Multimodal Visual-Tactile Representation Learning through Self-Supervised Contrastive Pre-Training
Vedant Dave, Fotios Lygerakis, Elmar Rueckert
TL;DR
This work addresses robust visuo-tactile perception for manipulation by introducing MViTac, a self-supervised multimodal contrastive framework that learns intra- and inter-modal representations using dual encoders and momentum counterparts. The method optimizes multiple InfoNCE losses, combining them into $L_{mm} = L_{vv} + L_{tt} + \lambda_{inter}(L_{vt} + L_{tv})$ to align both modality-specific and cross-modal features. Evaluations on material property identification (Touch-and-Go) and grasping prediction (Calandra) show that visual-tactile fusion yields clear gains over single-modality and prior SSL approaches, with MViTac often surpassing self-supervised baselines and narrowing the gap to supervised methods in data-constrained regimes.
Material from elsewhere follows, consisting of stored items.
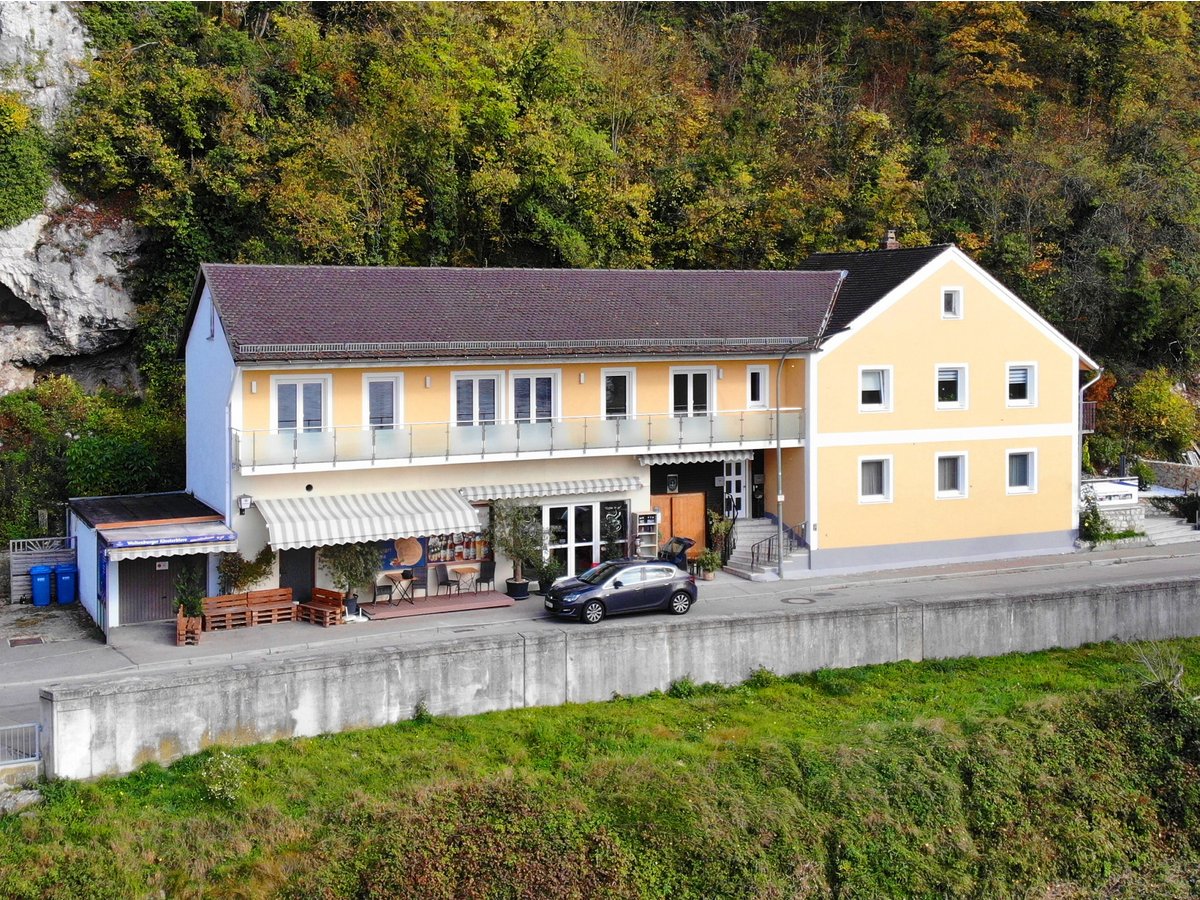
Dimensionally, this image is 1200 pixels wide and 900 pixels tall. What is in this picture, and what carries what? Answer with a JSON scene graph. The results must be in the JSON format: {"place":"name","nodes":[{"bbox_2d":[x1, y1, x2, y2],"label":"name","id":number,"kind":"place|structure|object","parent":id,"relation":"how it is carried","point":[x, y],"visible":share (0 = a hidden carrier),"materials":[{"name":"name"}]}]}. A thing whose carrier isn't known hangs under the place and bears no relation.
{"place":"outdoors","nodes":[
{"label":"outdoors","id":0,"kind":"place"},
{"bbox_2d":[0,0,142,400],"label":"rock cliff","id":1,"kind":"structure","parent":0,"point":[48,303],"materials":[{"name":"grey stone"}]},
{"bbox_2d":[0,97,53,229],"label":"shrub","id":2,"kind":"object","parent":1,"relation":"on","point":[38,187],"visible":0.92,"materials":[{"name":"green plant"}]},
{"bbox_2d":[68,490,237,634],"label":"garage","id":3,"kind":"structure","parent":0,"point":[202,510],"materials":[{"name":"paint"}]},
{"bbox_2d":[114,554,204,624],"label":"garage door","id":4,"kind":"structure","parent":3,"relation":"in","point":[142,618],"materials":[{"name":"brown metal"}]},
{"bbox_2d":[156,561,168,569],"label":"sign","id":5,"kind":"object","parent":4,"relation":"attached to","point":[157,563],"visible":0.96,"materials":[{"name":"white"}]},
{"bbox_2d":[104,526,239,556],"label":"awning","id":6,"kind":"object","parent":3,"relation":"attached to","point":[177,540],"visible":0.96,"materials":[{"name":"fabric"}]},
{"bbox_2d":[178,260,849,610],"label":"yellow building","id":7,"kind":"structure","parent":0,"point":[259,407],"materials":[{"name":"yellow paint"}]},
{"bbox_2d":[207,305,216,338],"label":"window","id":8,"kind":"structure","parent":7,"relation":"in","point":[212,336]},
{"bbox_2d":[237,494,252,512],"label":"wall lamp","id":9,"kind":"object","parent":7,"relation":"attached to","point":[244,505],"visible":0.95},
{"bbox_2d":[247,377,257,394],"label":"wall lamp","id":10,"kind":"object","parent":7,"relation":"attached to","point":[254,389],"visible":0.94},
{"bbox_2d":[280,547,313,602],"label":"door","id":11,"kind":"structure","parent":7,"relation":"in","point":[301,573],"materials":[{"name":"wood"}]},
{"bbox_2d":[271,375,330,433],"label":"window","id":12,"kind":"structure","parent":7,"relation":"in","point":[301,417],"materials":[{"name":"white"}]},
{"bbox_2d":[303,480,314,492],"label":"vent","id":13,"kind":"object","parent":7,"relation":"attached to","point":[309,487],"visible":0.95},
{"bbox_2d":[253,488,485,550],"label":"striped awning","id":14,"kind":"object","parent":7,"relation":"attached to","point":[460,523],"visible":0.94,"materials":[{"name":"white fabric"}]},
{"bbox_2d":[363,373,403,429],"label":"window","id":15,"kind":"structure","parent":7,"relation":"in","point":[393,392],"materials":[{"name":"white glass"}]},
{"bbox_2d":[381,537,426,570],"label":"mural","id":16,"kind":"object","parent":7,"relation":"attached to","point":[393,550],"visible":0.53,"materials":[{"name":"multicoloured"}]},
{"bbox_2d":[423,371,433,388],"label":"wall lamp","id":17,"kind":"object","parent":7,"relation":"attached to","point":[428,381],"visible":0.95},
{"bbox_2d":[424,530,490,563],"label":"display","id":18,"kind":"object","parent":7,"relation":"attached to","point":[470,550],"visible":0.63,"materials":[{"name":"multicoloured"}]},
{"bbox_2d":[452,370,501,426],"label":"window","id":19,"kind":"structure","parent":7,"relation":"in","point":[475,414],"materials":[{"name":"white"}]},
{"bbox_2d":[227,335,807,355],"label":"gutter","id":20,"kind":"object","parent":7,"relation":"attached to","point":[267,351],"visible":0.89,"materials":[{"name":"grey metal"}]},
{"bbox_2d":[235,408,805,472],"label":"balcony railing","id":21,"kind":"object","parent":7,"relation":"attached to","point":[294,462],"visible":0.82,"materials":[{"name":"white"}]},
{"bbox_2d":[509,370,559,423],"label":"window","id":22,"kind":"structure","parent":7,"relation":"in","point":[532,386],"materials":[{"name":"white glass"}]},
{"bbox_2d":[461,475,642,502],"label":"awning","id":23,"kind":"object","parent":7,"relation":"attached to","point":[627,485],"visible":0.91,"materials":[{"name":"white fabric"}]},
{"bbox_2d":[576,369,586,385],"label":"wall lamp","id":24,"kind":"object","parent":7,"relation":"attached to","point":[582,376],"visible":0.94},
{"bbox_2d":[538,498,627,579],"label":"glass door","id":25,"kind":"structure","parent":7,"relation":"in","point":[572,510],"materials":[{"name":"glass"}]},
{"bbox_2d":[599,498,627,560],"label":"window","id":26,"kind":"structure","parent":7,"relation":"in","point":[607,520],"materials":[{"name":"black glass"}]},
{"bbox_2d":[602,368,634,419],"label":"window","id":27,"kind":"structure","parent":7,"relation":"in","point":[627,394],"materials":[{"name":"white glass"}]},
{"bbox_2d":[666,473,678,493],"label":"wall sign","id":28,"kind":"object","parent":7,"relation":"attached to","point":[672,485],"visible":0.97,"materials":[{"name":"black"}]},
{"bbox_2d":[655,492,705,555],"label":"wooden door","id":29,"kind":"structure","parent":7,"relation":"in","point":[694,533],"materials":[{"name":"brown wood"}]},
{"bbox_2d":[670,366,714,417],"label":"window","id":30,"kind":"structure","parent":7,"relation":"in","point":[689,399],"materials":[{"name":"white"}]},
{"bbox_2d":[639,449,751,465],"label":"awning","id":31,"kind":"object","parent":7,"relation":"attached to","point":[679,460],"visible":0.74,"materials":[{"name":"white fabric"}]},
{"bbox_2d":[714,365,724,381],"label":"wall lamp","id":32,"kind":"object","parent":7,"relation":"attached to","point":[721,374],"visible":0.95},
{"bbox_2d":[722,457,748,520],"label":"door","id":33,"kind":"structure","parent":7,"relation":"in","point":[741,465],"materials":[{"name":"white"}]},
{"bbox_2d":[747,365,768,407],"label":"window","id":34,"kind":"structure","parent":7,"relation":"in","point":[756,386],"materials":[{"name":"white"}]},
{"bbox_2d":[1,540,1197,727],"label":"road","id":35,"kind":"structure","parent":0,"point":[132,634],"materials":[{"name":"grey asphalt"}]},
{"bbox_2d":[8,634,45,647],"label":"drain grate","id":36,"kind":"object","parent":35,"relation":"in","point":[33,639],"visible":0.96,"materials":[{"name":"metal"}]},
{"bbox_2d":[30,564,53,605],"label":"blue bin","id":37,"kind":"object","parent":35,"relation":"on","point":[45,583],"visible":0.96,"materials":[{"name":"blue plastic"}]},
{"bbox_2d":[8,536,76,603],"label":"wooden fence","id":38,"kind":"object","parent":35,"relation":"on","point":[21,588],"visible":0.65,"materials":[{"name":"grey wood"}]},
{"bbox_2d":[54,563,77,604],"label":"blue bin","id":39,"kind":"object","parent":35,"relation":"on","point":[63,578],"visible":0.96,"materials":[{"name":"blue plastic"}]},
{"bbox_2d":[173,564,204,620],"label":"potted plant","id":40,"kind":"object","parent":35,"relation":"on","point":[195,601],"visible":0.76,"materials":[{"name":"green plant"}]},
{"bbox_2d":[175,607,202,646],"label":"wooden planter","id":41,"kind":"object","parent":35,"relation":"on","point":[180,626],"visible":0.88,"materials":[{"name":"brown wood"}]},
{"bbox_2d":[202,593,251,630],"label":"wooden bench","id":42,"kind":"object","parent":35,"relation":"on","point":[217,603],"visible":0.85,"materials":[{"name":"brown wood"}]},
{"bbox_2d":[217,544,275,593],"label":"shrub","id":43,"kind":"object","parent":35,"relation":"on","point":[247,576],"visible":0.72,"materials":[{"name":"green plant"}]},
{"bbox_2d":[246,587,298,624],"label":"wooden bench","id":44,"kind":"object","parent":35,"relation":"on","point":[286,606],"visible":0.89,"materials":[{"name":"brown wood"}]},
{"bbox_2d":[296,586,347,625],"label":"wooden bench","id":45,"kind":"object","parent":35,"relation":"on","point":[319,591],"visible":0.94,"materials":[{"name":"brown wood"}]},
{"bbox_2d":[321,541,381,614],"label":"potted tree","id":46,"kind":"object","parent":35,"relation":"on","point":[344,563],"visible":0.76,"materials":[{"name":"green plant"}]},
{"bbox_2d":[360,589,512,619],"label":"wooden deck","id":47,"kind":"structure","parent":35,"relation":"on","point":[448,603],"materials":[{"name":"brown wood"}]},
{"bbox_2d":[372,573,394,605],"label":"chair","id":48,"kind":"object","parent":47,"relation":"on","point":[386,586],"visible":0.95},
{"bbox_2d":[384,571,417,604],"label":"table","id":49,"kind":"object","parent":47,"relation":"on","point":[396,583],"visible":0.9,"materials":[{"name":"brown wood"}]},
{"bbox_2d":[407,570,426,599],"label":"chair","id":50,"kind":"object","parent":47,"relation":"on","point":[418,583],"visible":0.96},
{"bbox_2d":[430,564,452,596],"label":"chair","id":51,"kind":"object","parent":47,"relation":"on","point":[440,581],"visible":0.99,"materials":[{"name":"grey"}]},
{"bbox_2d":[448,564,477,594],"label":"table","id":52,"kind":"object","parent":47,"relation":"on","point":[458,568],"visible":0.95,"materials":[{"name":"brown wood"}]},
{"bbox_2d":[478,561,495,592],"label":"chair","id":53,"kind":"object","parent":47,"relation":"on","point":[488,573],"visible":0.97,"materials":[{"name":"wicker"}]},
{"bbox_2d":[488,498,546,598],"label":"potted tree","id":54,"kind":"object","parent":35,"relation":"on","point":[518,581],"visible":0.98,"materials":[{"name":"green plant"}]},
{"bbox_2d":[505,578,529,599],"label":"plant pot","id":55,"kind":"object","parent":35,"relation":"on","point":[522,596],"visible":0.79,"materials":[{"name":"black plastic"}]},
{"bbox_2d":[536,557,562,595],"label":"potted plant","id":56,"kind":"object","parent":35,"relation":"on","point":[547,581],"visible":0.84,"materials":[{"name":"green plant"}]},
{"bbox_2d":[545,558,697,622],"label":"car","id":57,"kind":"object","parent":35,"relation":"on","point":[681,588],"visible":0.99,"materials":[{"name":"metal"}]},
{"bbox_2d":[656,536,694,568],"label":"open car trunk","id":58,"kind":"object","parent":57,"relation":"attached to","point":[679,540],"visible":0.55,"materials":[{"name":"black"}]},
{"bbox_2d":[635,510,660,558],"label":"shelf","id":59,"kind":"object","parent":35,"relation":"on","point":[649,523],"visible":0.77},
{"bbox_2d":[694,548,719,579],"label":"potted plant","id":60,"kind":"object","parent":35,"relation":"on","point":[709,565],"visible":0.98,"materials":[{"name":"green plant"}]},
{"bbox_2d":[706,508,735,570],"label":"potted plant","id":61,"kind":"object","parent":35,"relation":"on","point":[719,528],"visible":0.81,"materials":[{"name":"green plant"}]},
{"bbox_2d":[723,516,807,578],"label":"staircase","id":62,"kind":"structure","parent":35,"relation":"on","point":[741,560],"materials":[{"name":"grey stone"}]},
{"bbox_2d":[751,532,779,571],"label":"handrail","id":63,"kind":"object","parent":62,"relation":"on","point":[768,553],"visible":0.79,"materials":[{"name":"black metal"}]},
{"bbox_2d":[780,595,817,605],"label":"manhole cover","id":64,"kind":"object","parent":35,"relation":"in","point":[798,601],"visible":0.95,"materials":[{"name":"metal"}]},
{"bbox_2d":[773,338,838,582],"label":"street lamp","id":65,"kind":"object","parent":35,"relation":"on","point":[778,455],"visible":0.97,"materials":[{"name":"grey metal"}]},
{"bbox_2d":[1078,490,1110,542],"label":"shrub","id":66,"kind":"object","parent":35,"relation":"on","point":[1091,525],"visible":0.66,"materials":[{"name":"green plant"}]},
{"bbox_2d":[1142,506,1199,543],"label":"stairs","id":67,"kind":"structure","parent":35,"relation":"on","point":[1178,533],"materials":[{"name":"stone"}]},
{"bbox_2d":[0,0,1199,533],"label":"wooded hillside","id":68,"kind":"structure","parent":0,"point":[893,21],"materials":[{"name":"green plant"}]},
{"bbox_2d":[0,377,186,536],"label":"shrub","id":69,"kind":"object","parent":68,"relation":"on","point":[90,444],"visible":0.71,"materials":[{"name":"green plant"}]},
{"bbox_2d":[1098,366,1198,460],"label":"shrub","id":70,"kind":"object","parent":68,"relation":"on","point":[1144,402],"visible":0.8,"materials":[{"name":"green plant"}]},
{"bbox_2d":[0,636,1199,899],"label":"grass bank","id":71,"kind":"structure","parent":0,"point":[637,709],"materials":[{"name":"green plant"}]},
{"bbox_2d":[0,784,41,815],"label":"rock","id":72,"kind":"object","parent":71,"relation":"on","point":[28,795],"visible":0.7,"materials":[{"name":"grey stone"}]},
{"bbox_2d":[202,752,246,803],"label":"flowering shrub","id":73,"kind":"object","parent":71,"relation":"on","point":[212,790],"visible":0.91,"materials":[{"name":"white plant"}]},
{"bbox_2d":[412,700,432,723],"label":"shrub","id":74,"kind":"object","parent":71,"relation":"on","point":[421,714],"visible":0.71,"materials":[{"name":"green plant"}]},
{"bbox_2d":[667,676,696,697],"label":"shrub","id":75,"kind":"object","parent":71,"relation":"on","point":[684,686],"visible":0.72,"materials":[{"name":"green plant"}]},
{"bbox_2d":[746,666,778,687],"label":"shrub","id":76,"kind":"object","parent":71,"relation":"on","point":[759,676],"visible":0.75,"materials":[{"name":"green plant"}]},
{"bbox_2d":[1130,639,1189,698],"label":"bare shrub","id":77,"kind":"object","parent":71,"relation":"on","point":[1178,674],"visible":0.67,"materials":[{"name":"plant"}]},
{"bbox_2d":[39,573,1199,777],"label":"concrete wall","id":78,"kind":"structure","parent":0,"point":[160,732],"materials":[{"name":"grey concrete"}]},
{"bbox_2d":[0,721,40,768],"label":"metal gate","id":79,"kind":"structure","parent":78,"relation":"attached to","point":[36,729],"materials":[{"name":"metal"}]},
{"bbox_2d":[794,238,1096,573],"label":"yellow building","id":80,"kind":"structure","parent":0,"point":[900,303],"materials":[{"name":"paint"}]},
{"bbox_2d":[858,366,890,411],"label":"window","id":81,"kind":"structure","parent":80,"relation":"in","point":[873,386],"materials":[{"name":"white"}]},
{"bbox_2d":[858,456,891,502],"label":"window","id":82,"kind":"structure","parent":80,"relation":"in","point":[868,495],"materials":[{"name":"white"}]},
{"bbox_2d":[884,229,897,249],"label":"chimney","id":83,"kind":"object","parent":80,"relation":"on","point":[890,240],"visible":0.49,"materials":[{"name":"brick"}]},
{"bbox_2d":[935,364,967,409],"label":"window","id":84,"kind":"structure","parent":80,"relation":"in","point":[950,376],"materials":[{"name":"white"}]},
{"bbox_2d":[941,287,961,318],"label":"window","id":85,"kind":"structure","parent":80,"relation":"in","point":[952,298],"materials":[{"name":"white"}]},
{"bbox_2d":[935,452,967,498],"label":"window","id":86,"kind":"structure","parent":80,"relation":"in","point":[960,467],"materials":[{"name":"white"}]},
{"bbox_2d":[1006,363,1036,406],"label":"window","id":87,"kind":"structure","parent":80,"relation":"in","point":[1029,369],"materials":[{"name":"white"}]},
{"bbox_2d":[1006,448,1036,494],"label":"window","id":88,"kind":"structure","parent":80,"relation":"in","point":[1027,467],"materials":[{"name":"white"}]},
{"bbox_2d":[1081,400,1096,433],"label":"balcony","id":89,"kind":"structure","parent":80,"relation":"attached to","point":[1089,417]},
{"bbox_2d":[1077,366,1103,513],"label":"drainpipe","id":90,"kind":"object","parent":80,"relation":"attached to","point":[1099,376],"visible":0.62,"materials":[{"name":"metal"}]},
{"bbox_2d":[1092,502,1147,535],"label":"stone wall","id":91,"kind":"structure","parent":0,"point":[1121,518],"materials":[{"name":"white stone"}]},
{"bbox_2d":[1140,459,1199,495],"label":"stone wall","id":92,"kind":"structure","parent":0,"point":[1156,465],"materials":[{"name":"grey stone"}]},
{"label":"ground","id":93,"kind":"structure","parent":0},
{"bbox_2d":[1082,477,1138,507],"label":"sign","id":94,"kind":"object","parent":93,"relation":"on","point":[1126,492],"visible":0.74,"materials":[{"name":"white"}]}
]}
The results demonstrate the potential of scalable, annotation-free multimodal learning for robust robotic perception and control, while highlighting the need for real-world robot validation and broader task coverage in future work.
Abstract
The rapidly evolving field of robotics necessitates methods that can facilitate the fusion of multiple modalities. Specifically, when it comes to interacting with tangible objects, effectively combining visual and tactile sensory data is key to understanding and navigating the complex dynamics of the physical world, enabling a more nuanced and adaptable response to changing environments. Nevertheless, much of the earlier work in merging these two sensory modalities has relied on supervised methods utilizing datasets labeled by humans.This paper introduces MViTac, a novel methodology that leverages contrastive learning to integrate vision and touch sensations in a self-supervised fashion. By availing both sensory inputs, MViTac leverages intra and inter-modality losses for learning representations, resulting in enhanced material property classification and more adept grasping prediction. Through a series of experiments, we showcase the effectiveness of our method and its superiority over existing state-of-the-art self-supervised and supervised techniques. In evaluating our methodology, we focus on two distinct tasks: material classification and grasping success prediction. Our results indicate that MViTac facilitates the development of improved modality encoders, yielding more robust representations as evidenced by linear probing assessments.